SOUTH CAROLINA EXPECTED WHEAT PRODUCTION UP FROM 2002

Columbia, S.C., June 11, 2003: Based on June 1 conditions, SOUTH CAROLINA'S WINTER WHEAT production is expected to total 7.80 million bushels, down 2 percent from May 1 but 11 percent above last year's 7.03 million bushels, the South Carolina Agricultural Statistics Service announced today. This year's expected average yield per acre of 39.0 bushels is down 1 bushel from the May 1 estimate, but up 2 bushels from last year.

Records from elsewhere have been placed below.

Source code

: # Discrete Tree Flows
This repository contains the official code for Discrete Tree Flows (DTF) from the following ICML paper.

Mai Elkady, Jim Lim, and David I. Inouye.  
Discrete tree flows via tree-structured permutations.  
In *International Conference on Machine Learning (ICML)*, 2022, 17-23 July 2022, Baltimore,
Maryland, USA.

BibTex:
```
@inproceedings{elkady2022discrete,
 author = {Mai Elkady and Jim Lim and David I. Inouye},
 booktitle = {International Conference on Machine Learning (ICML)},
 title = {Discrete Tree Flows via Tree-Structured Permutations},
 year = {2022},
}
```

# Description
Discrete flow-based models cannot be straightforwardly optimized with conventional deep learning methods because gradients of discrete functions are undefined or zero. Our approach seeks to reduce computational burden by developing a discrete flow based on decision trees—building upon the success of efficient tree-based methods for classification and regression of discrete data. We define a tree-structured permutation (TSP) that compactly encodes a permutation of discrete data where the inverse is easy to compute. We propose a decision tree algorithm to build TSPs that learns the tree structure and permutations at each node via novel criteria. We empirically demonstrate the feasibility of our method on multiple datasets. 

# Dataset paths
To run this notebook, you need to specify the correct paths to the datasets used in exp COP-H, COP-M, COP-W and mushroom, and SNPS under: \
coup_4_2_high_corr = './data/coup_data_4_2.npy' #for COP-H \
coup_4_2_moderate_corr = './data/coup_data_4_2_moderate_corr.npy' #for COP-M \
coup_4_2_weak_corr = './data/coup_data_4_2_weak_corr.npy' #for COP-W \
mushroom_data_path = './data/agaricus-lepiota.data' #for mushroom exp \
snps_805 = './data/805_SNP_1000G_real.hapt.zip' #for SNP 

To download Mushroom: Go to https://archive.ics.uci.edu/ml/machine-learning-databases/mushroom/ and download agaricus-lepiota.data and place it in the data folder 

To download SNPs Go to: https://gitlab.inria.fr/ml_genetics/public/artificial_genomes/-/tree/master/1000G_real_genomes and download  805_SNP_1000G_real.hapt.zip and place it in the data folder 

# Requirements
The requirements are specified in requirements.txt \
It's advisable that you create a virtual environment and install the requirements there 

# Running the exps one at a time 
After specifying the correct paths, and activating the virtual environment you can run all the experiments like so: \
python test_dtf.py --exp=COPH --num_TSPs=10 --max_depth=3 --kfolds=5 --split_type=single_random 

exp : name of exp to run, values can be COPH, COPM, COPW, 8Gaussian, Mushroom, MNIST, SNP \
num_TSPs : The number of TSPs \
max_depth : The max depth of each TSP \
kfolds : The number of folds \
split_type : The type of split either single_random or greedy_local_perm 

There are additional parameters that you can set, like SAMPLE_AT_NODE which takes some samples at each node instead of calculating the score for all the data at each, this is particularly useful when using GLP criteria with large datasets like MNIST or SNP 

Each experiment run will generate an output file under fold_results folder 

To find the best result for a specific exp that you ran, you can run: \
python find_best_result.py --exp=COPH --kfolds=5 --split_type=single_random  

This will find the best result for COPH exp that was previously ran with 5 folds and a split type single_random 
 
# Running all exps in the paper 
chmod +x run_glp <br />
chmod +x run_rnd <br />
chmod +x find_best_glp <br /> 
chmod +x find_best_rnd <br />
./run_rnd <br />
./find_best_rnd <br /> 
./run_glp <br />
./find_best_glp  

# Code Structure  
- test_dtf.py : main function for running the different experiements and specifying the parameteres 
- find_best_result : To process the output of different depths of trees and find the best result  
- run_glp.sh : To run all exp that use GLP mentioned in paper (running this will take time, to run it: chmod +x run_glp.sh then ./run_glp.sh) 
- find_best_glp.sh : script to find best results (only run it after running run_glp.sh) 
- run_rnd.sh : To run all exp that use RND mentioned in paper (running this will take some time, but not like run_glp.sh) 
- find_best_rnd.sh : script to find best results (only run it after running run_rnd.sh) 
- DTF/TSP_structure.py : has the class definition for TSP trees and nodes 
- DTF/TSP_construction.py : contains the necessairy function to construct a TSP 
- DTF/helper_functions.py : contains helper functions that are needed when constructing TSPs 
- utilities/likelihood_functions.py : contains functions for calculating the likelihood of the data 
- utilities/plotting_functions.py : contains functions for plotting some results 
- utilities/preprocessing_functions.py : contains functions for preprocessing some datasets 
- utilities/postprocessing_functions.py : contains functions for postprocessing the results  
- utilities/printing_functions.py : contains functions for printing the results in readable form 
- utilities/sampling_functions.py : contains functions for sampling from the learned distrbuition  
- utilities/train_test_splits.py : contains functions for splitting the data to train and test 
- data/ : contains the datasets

WINTER WHEAT production in the UNITED STATES is forecast at 1.63 billion bushels, up 4 percent from the May 1 forecast and 42 percent above 2002. Based on June 1 conditions, the U.S. yield is forecast at 44.6 bushels per acre, up 1.7 bushels from the previous forecast. Grain area totals 36.4 million acres, unchanged from May 1.

SOUTH CAROLINA PEACH PRODUCTION DOWN

Columbia, S.C., June 11, 2003: Based on June 1 conditions, SOUTH CAROLINA'S 2003 PEACH PRODUCTION is expected to total 130.0 million pounds, down 19 percent from last year, but 30 percent above 2001, according to the South Carolina Agricultural Statistics Service. The peach crop looks very good. Persistent rains have given the State surplus precipitation for the first time in years, but excessive rainfall reduced fruit set during peak bloom. Some peach producing areas received marble to quarter size hail. Also, a late season freeze caused some damage, and fruit drop has been greater than expected. However, fruit size is good.

The 2003 PEACH CROP in the THREE MAJOR STATES, California, Georgia, and South Carolina is forecast at 2.21 billion pounds, up 1 percent from 2002 and 12 percent above two years ago.

The California Clingstone crop is forecast at 1.18 billion pounds, up 4 percent from the May 1 forecast and 5 percent above 2002. Harvest is expected to begin around the middle of June.

Georgia's peach crop is forecast at 125 million pounds, up 14 percent from 2002 but 11 percent below 2001. Winter weather provided adequate chill hours for a good fruit set. There was no cold weather damage during the spring. However, rainfall has been above normal, especially in May, when several locations set record high amounts for the month. The rainfall has increased disease pressures and may have affected pollination in some orchards. Harvest of the early varieties began in late April. As of June 1, harvest was 18 percent complete for the State.